Chris Schaefer is a respirator specialist and onsite training expert based in Edmonton, Alta. He has been teaching and conducting respirator fit testing for more than 20 years with his company, SafeCom Training Services Inc. His clients include government departments, Canada’s military, Alberta Health Services, educational institutions, and private industry. Schaefer is a published author and a recognized authority on the subject of respirators and masks.
The Western Standard asked Schaefer if he believed surgical masks of the type used by millions of Canadians, and people throughout the world, presented a significant risk of microplastic inhalation from the masks themselves. He began by clarifying that the face covering generally referred to as a ‘mask’ is not, in fact, a mask, at all.
Schaefer refers to COVID-19 face coverings as “breathing barriers.”
“What has been mandated in hospitals and through the general public through this whole COVID-19 agenda, are not masks. They don’t meet the legal definition [of a mask,] “Shaefer said. “A [proper] mask has engineered breathing openings in front of mouth and nose to ensure easy and effortless breathing. A breathing barrier is closed both over mouth and nose. And by doing that, it captures carbon dioxide that you exhale, forces you to re-inhale it, causing a reduction in your inhaled oxygen levels and causes excessive carbon dioxide. So they’re not safe to wear.”
Schaefer was emphatic when asked if he believed the surgical masks in general use were shedding inhaled microplastics.
“As far as whether it could cause somebody to inhale the polypropylene fibres that are used to make this and synthetic polymers that are used to make the filtration of these devices — absolutely. Take a pair of scissors and cut one open. You can see that in between the two main covers that are encapsulating, these loose fibres are breaking away. They’re becoming dislodged from the cover itself, just through normal wear and tear and the agitation of putting it on and taking it off,” Schaefer said.
“The heat and moisture that it captures will cause the degradation of those fibres to break down smaller. Absolutely, people are inhaling [microplastic particles]. I’ve written very extensively on the hazards of these breathing barriers the last two years, I’ve spoken to scientists [and other] people for the last two years about people inhaling the fibres. If you get the sensation that you’ve gotten a little bit of cat hair, or any type of irritation in the back of your throat after wearing them,” said Schrieffer. “That means you’re inhaling the fibres.”
Schaefer said we will have to wait to see the the long-term effects of the inhalation of microplastics from masks.
“So we know that people are inhaling the fibres. What the risks are going to be, what the effects are going to be — it could be anything — but it could definitely cause lung inflammation and could cause full-body inflammation. Absolutely,” Schaefer said.
“This is not normal. Anybody who would normally be exposed to any type of synthetic polymers or polypropylene fibres [in an occupational environment] would have to wear approved respiratory protection. These breathing barriers are not respirators. These fibres break down to between .2 mm, and the large ones are five mm. So they’re totally inhalable, they break down very small and and, well, what that’s going to do to people in the in the form of lung function — as well as toxicity overload in their body — I guess we’ll know in a few years.
Although the latter study assessed the masks’ abilities to filter incoming environmental microplastics, the study did not assess whether particles were shed from the construction of the mask fabric itself on its alternate side — particles that would enter the lungs of a wearer.

[Stored items]
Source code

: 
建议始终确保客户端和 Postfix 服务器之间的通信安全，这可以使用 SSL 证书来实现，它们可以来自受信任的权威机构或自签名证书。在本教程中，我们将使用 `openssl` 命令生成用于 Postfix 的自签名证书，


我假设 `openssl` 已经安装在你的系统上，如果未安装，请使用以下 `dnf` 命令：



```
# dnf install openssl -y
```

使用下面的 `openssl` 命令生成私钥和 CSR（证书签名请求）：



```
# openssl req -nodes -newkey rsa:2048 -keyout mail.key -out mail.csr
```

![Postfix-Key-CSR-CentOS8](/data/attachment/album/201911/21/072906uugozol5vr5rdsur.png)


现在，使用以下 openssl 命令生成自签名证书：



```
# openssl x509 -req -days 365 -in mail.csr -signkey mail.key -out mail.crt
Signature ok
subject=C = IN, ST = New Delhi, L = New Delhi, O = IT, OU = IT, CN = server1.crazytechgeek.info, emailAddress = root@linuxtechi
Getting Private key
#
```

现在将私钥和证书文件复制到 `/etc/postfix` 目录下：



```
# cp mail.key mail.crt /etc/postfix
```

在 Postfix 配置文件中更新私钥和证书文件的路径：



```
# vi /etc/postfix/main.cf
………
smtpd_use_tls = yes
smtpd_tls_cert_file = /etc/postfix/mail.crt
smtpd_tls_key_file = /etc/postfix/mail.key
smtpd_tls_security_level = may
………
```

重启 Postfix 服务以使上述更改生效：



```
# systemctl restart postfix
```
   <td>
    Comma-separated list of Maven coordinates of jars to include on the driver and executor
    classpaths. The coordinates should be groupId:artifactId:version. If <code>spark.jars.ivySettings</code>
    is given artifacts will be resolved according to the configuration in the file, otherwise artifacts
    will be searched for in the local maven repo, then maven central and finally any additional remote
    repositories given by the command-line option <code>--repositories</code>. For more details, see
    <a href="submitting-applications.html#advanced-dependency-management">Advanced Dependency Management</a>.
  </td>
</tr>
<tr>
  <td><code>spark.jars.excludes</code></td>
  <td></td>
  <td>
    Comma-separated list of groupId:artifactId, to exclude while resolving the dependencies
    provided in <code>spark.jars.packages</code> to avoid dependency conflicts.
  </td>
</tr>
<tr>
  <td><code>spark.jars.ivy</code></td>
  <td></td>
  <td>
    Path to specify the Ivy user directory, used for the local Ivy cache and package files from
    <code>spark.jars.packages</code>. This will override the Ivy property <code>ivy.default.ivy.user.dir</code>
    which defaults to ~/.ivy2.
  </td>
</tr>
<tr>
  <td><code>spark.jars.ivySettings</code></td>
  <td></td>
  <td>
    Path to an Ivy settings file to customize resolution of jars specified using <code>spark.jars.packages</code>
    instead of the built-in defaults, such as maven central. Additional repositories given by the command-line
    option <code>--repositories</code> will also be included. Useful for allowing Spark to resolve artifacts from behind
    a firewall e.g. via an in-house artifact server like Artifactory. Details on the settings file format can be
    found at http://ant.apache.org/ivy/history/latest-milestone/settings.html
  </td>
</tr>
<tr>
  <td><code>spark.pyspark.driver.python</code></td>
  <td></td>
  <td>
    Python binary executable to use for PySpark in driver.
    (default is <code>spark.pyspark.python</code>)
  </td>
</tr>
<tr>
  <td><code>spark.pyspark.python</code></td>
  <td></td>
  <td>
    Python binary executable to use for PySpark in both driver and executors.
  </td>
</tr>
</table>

EXERCISE SET:
a: According to the article, for how many years has Schaefer been teaching and conducting respirator fit testing?
b: Reproduce the part of the article that opens with the words containing "Schaefer refers to" and closes with "shedding inhaled microplastics.".
Rely on the article alone, not the data.

COMPLETED EXERCISE:
a: More than 20 years.

b:
Schaefer refers to COVID-19 face coverings as “breathing barriers.”
“What has been mandated in hospitals and through the general public through this whole COVID-19 agenda, are not masks. They don’t meet the legal definition [of a mask,] “Shaefer said. “A [proper] mask has engineered breathing openings in front of mouth and nose to ensure easy and effortless breathing. A breathing barrier is closed both over mouth and nose. And by doing that, it captures carbon dioxide that you exhale, forces you to re-inhale it, causing a reduction in your inhaled oxygen levels and causes excessive carbon dioxide. So they’re not safe to wear.”
Schaefer was emphatic when asked if he believed the surgical masks in general use were shedding inhaled microplastics.